**Job item**: Tally up the lines below with "pour" in them. Answer with the number only.

**The data**:
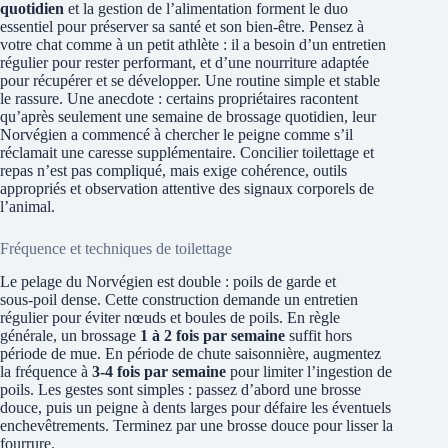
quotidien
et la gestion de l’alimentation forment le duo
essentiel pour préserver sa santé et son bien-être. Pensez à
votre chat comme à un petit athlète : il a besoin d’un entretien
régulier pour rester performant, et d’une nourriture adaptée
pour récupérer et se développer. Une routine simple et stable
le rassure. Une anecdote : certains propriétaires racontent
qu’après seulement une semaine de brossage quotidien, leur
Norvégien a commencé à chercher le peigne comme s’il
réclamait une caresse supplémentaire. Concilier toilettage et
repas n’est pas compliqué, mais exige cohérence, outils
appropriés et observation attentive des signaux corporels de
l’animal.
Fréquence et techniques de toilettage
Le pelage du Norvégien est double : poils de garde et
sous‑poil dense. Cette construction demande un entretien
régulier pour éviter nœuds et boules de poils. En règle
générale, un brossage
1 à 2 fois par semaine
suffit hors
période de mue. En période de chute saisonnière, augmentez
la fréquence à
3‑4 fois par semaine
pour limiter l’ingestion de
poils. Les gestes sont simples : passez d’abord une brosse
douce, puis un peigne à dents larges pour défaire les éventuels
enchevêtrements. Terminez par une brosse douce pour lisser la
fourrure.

**Exercise answer**: 7